*** ENTRIES SHOWN ***
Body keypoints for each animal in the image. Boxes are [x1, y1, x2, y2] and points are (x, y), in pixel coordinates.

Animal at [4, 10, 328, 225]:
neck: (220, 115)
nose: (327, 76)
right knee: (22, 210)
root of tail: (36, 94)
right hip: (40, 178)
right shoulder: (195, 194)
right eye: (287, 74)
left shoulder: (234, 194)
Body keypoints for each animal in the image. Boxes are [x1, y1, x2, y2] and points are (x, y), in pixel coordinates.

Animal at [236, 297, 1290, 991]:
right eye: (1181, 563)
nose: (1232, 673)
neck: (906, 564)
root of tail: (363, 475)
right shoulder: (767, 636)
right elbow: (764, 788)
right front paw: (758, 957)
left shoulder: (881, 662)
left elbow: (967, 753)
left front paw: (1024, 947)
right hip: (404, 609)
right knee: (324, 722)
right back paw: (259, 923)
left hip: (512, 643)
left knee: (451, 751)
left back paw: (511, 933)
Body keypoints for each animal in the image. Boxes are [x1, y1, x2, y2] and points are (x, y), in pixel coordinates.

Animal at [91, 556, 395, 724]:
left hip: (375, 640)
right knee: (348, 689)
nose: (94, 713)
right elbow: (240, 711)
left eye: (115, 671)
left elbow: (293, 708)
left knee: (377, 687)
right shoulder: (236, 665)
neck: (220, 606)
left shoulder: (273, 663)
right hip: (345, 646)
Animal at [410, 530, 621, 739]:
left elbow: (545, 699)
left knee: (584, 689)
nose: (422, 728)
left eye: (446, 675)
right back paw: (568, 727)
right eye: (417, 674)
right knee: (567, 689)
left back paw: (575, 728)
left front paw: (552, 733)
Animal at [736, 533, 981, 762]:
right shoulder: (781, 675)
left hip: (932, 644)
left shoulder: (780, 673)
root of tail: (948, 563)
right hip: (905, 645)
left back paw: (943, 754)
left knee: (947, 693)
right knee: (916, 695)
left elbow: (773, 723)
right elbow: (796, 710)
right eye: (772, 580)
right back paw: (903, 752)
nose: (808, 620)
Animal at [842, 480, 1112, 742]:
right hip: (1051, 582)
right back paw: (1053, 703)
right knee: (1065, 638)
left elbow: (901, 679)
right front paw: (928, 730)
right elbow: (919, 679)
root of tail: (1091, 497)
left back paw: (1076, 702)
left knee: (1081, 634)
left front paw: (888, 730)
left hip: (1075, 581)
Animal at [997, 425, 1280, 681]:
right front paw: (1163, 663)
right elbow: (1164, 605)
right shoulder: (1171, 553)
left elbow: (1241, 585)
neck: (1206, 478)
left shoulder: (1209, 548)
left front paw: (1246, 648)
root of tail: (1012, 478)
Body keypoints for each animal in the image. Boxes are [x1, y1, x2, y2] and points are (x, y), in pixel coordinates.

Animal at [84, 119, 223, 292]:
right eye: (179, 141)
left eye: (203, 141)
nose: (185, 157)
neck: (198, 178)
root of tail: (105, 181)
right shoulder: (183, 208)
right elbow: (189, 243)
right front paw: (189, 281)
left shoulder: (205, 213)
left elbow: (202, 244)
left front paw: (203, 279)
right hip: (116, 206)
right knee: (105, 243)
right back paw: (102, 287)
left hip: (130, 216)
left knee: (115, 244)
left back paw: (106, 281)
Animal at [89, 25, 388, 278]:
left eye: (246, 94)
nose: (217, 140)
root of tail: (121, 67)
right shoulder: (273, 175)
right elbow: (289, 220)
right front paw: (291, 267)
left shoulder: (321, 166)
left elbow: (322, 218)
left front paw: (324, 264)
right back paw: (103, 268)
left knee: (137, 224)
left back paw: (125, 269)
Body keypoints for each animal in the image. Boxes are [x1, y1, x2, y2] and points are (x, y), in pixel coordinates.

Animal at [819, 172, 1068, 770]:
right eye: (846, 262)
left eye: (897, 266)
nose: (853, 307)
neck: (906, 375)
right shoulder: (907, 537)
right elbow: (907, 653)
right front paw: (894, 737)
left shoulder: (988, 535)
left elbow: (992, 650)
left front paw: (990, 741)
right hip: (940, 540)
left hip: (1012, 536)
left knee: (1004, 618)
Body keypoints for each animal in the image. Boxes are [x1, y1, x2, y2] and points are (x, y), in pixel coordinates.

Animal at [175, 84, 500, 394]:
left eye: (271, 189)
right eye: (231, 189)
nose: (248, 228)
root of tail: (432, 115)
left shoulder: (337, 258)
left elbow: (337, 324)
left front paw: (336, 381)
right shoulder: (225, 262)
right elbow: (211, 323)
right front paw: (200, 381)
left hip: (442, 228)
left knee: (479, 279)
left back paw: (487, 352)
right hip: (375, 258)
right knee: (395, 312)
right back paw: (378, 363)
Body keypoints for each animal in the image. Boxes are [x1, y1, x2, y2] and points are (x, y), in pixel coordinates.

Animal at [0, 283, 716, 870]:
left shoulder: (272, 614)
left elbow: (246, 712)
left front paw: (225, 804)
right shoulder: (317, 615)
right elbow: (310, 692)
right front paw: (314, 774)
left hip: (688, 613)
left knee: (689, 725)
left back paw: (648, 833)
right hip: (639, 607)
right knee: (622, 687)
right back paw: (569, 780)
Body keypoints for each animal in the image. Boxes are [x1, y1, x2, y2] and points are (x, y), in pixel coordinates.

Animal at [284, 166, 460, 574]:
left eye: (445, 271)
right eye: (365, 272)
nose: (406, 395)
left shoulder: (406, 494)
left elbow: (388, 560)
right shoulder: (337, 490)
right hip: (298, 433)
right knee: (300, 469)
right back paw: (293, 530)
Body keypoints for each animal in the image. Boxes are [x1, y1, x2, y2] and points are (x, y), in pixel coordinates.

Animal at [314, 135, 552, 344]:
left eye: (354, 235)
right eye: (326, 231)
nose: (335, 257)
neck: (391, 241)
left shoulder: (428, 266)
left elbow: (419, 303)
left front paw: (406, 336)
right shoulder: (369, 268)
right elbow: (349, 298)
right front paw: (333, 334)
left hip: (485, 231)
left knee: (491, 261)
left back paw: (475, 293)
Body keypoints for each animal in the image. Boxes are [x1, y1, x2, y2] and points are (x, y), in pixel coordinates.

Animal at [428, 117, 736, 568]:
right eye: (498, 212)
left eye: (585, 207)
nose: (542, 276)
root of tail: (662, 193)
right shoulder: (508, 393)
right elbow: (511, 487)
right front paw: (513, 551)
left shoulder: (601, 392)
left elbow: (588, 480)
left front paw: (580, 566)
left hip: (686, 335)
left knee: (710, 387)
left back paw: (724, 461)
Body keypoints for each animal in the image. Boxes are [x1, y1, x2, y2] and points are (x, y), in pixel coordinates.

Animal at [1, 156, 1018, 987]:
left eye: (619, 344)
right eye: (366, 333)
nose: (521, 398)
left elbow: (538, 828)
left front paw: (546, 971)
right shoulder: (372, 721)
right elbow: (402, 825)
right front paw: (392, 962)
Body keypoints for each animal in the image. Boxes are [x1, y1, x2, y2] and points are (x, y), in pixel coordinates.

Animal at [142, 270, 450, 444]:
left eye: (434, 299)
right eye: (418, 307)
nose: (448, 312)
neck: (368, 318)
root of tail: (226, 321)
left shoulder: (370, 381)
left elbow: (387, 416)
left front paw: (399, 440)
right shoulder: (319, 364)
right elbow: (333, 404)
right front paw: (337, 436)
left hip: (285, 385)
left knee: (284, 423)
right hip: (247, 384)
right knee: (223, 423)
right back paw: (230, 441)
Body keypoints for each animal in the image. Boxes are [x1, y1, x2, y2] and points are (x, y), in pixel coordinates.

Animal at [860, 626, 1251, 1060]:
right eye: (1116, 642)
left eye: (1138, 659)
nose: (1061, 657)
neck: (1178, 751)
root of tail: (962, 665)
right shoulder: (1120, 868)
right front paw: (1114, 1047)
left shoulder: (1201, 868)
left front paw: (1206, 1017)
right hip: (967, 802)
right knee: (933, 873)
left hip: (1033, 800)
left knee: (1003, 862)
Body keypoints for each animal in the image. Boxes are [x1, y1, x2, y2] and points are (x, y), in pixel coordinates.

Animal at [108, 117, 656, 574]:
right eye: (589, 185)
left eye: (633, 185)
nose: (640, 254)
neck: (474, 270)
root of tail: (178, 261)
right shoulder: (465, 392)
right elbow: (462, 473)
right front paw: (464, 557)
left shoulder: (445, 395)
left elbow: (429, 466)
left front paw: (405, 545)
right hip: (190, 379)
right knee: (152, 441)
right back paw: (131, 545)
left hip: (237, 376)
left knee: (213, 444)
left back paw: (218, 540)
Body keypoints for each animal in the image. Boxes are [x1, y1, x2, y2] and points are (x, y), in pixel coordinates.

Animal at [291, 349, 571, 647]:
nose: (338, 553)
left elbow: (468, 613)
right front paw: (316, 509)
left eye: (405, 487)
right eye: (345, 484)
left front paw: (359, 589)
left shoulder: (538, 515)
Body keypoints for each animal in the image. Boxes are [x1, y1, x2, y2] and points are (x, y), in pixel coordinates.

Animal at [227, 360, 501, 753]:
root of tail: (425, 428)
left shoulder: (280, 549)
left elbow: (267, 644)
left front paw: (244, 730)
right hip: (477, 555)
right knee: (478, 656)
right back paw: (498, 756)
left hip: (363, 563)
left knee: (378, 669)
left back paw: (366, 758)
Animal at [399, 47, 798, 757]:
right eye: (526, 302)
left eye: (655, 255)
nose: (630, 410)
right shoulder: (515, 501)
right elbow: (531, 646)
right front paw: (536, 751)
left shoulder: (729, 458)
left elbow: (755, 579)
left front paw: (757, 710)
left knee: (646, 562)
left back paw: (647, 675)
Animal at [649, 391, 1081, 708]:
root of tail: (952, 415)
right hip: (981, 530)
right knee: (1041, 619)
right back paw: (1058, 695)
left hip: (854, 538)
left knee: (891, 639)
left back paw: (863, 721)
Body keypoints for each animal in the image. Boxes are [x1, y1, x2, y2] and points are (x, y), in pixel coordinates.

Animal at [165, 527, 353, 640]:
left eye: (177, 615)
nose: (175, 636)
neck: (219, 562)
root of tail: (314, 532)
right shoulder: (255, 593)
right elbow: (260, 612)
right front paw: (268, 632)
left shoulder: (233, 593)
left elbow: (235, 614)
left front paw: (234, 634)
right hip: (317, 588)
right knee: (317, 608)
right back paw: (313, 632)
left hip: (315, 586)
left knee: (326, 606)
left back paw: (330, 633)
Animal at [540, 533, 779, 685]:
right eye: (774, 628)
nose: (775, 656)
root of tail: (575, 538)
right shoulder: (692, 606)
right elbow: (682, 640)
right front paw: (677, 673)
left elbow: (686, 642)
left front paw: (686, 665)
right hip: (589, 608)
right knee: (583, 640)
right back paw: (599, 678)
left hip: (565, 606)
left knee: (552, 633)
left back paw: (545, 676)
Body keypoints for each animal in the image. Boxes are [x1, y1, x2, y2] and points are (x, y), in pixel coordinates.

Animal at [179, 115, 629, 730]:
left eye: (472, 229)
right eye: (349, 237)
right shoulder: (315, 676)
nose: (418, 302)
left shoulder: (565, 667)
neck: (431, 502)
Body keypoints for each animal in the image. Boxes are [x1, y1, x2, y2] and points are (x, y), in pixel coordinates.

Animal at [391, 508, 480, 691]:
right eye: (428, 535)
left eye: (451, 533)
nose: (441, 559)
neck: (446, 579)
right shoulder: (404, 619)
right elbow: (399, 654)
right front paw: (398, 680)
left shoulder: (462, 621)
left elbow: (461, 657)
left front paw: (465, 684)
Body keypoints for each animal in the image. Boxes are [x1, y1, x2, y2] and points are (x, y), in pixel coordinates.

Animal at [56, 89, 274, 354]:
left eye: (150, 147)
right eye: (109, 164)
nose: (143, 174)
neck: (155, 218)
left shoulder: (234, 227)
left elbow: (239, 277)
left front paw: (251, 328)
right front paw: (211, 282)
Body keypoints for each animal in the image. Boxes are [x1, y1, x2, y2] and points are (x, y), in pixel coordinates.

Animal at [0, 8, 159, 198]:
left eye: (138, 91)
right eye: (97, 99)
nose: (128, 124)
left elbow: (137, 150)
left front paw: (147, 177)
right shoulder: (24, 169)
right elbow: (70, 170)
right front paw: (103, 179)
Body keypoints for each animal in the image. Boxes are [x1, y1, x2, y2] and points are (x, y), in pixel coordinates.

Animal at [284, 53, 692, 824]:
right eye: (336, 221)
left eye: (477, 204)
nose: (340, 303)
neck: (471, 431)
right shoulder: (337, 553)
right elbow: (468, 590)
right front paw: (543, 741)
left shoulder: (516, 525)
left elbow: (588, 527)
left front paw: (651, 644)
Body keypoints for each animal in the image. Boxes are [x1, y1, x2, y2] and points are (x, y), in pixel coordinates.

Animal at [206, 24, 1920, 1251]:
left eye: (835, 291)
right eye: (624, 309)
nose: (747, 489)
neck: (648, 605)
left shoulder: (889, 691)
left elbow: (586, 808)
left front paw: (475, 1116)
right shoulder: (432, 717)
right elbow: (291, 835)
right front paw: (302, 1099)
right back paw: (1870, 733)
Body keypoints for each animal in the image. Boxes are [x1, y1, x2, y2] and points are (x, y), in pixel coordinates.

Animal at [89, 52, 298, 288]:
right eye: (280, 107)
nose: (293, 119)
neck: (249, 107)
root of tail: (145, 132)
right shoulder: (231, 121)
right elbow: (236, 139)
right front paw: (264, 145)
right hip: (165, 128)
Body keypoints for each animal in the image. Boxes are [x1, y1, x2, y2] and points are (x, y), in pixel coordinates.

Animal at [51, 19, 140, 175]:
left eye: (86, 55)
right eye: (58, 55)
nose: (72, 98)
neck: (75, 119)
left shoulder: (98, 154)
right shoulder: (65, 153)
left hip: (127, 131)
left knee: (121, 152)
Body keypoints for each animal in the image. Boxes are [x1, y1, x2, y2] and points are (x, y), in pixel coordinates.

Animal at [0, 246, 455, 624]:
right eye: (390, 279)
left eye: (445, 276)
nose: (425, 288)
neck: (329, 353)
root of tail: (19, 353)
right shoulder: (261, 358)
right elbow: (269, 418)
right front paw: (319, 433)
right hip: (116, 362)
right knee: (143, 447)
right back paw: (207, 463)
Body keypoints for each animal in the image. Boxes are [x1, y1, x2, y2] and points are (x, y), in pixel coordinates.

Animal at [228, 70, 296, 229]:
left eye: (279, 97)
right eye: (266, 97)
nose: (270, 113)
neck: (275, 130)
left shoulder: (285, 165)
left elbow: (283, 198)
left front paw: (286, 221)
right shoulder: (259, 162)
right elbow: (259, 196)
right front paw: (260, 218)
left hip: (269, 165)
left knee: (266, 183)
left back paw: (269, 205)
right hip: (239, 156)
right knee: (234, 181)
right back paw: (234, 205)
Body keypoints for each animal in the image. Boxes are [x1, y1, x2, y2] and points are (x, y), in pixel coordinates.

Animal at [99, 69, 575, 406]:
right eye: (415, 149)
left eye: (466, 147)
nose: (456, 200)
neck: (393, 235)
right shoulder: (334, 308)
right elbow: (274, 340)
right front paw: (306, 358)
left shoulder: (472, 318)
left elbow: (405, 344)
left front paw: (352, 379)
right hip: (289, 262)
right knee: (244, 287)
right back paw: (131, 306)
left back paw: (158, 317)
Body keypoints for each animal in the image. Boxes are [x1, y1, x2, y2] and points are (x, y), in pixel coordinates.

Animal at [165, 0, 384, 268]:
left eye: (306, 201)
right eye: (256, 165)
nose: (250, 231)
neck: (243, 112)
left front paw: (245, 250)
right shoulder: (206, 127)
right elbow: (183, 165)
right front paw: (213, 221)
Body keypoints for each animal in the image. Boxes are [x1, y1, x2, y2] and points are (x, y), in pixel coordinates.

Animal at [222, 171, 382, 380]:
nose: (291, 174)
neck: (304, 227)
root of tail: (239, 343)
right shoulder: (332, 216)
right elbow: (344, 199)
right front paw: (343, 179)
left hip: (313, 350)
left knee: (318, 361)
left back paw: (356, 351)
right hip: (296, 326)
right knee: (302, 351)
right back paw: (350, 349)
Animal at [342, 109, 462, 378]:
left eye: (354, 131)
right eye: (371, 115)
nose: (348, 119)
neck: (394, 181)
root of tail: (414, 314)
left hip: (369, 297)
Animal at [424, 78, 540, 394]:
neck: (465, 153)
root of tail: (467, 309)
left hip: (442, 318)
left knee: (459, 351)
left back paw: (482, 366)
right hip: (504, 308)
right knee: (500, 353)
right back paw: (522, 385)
*** End of ENTRIES SHOWN ***
With the first line being the one containing "root of tail: (121, 67)" and the last line the one containing "right shoulder: (317, 615)", transcribe exactly the lines above that fall in that range.

* RESPONSE TO THE EXERCISE:
root of tail: (121, 67)
right shoulder: (273, 175)
right elbow: (289, 220)
right front paw: (291, 267)
left shoulder: (321, 166)
left elbow: (322, 218)
left front paw: (324, 264)
right back paw: (103, 268)
left knee: (137, 224)
left back paw: (125, 269)
Body keypoints for each animal in the image. Boxes are [x1, y1, x2, y2] and points are (x, y), in pixel coordinates.

Animal at [819, 172, 1068, 770]:
right eye: (846, 262)
left eye: (897, 266)
nose: (853, 307)
neck: (906, 375)
right shoulder: (907, 537)
right elbow: (907, 653)
right front paw: (894, 737)
left shoulder: (988, 535)
left elbow: (992, 650)
left front paw: (990, 741)
right hip: (940, 540)
left hip: (1012, 536)
left knee: (1004, 618)
Body keypoints for each animal in the image. Boxes are [x1, y1, x2, y2] and points are (x, y), in pixel coordinates.

Animal at [175, 84, 500, 394]:
left eye: (271, 189)
right eye: (231, 189)
nose: (248, 228)
root of tail: (432, 115)
left shoulder: (337, 258)
left elbow: (337, 324)
left front paw: (336, 381)
right shoulder: (225, 262)
right elbow: (211, 323)
right front paw: (200, 381)
left hip: (442, 228)
left knee: (479, 279)
left back paw: (487, 352)
right hip: (375, 258)
right knee: (395, 312)
right back paw: (378, 363)
Body keypoints for each animal in the image. Boxes are [x1, y1, x2, y2] and points are (x, y), in pixel coordinates.

Animal at [0, 283, 716, 870]:
left shoulder: (272, 614)
left elbow: (246, 712)
left front paw: (225, 804)
right shoulder: (317, 615)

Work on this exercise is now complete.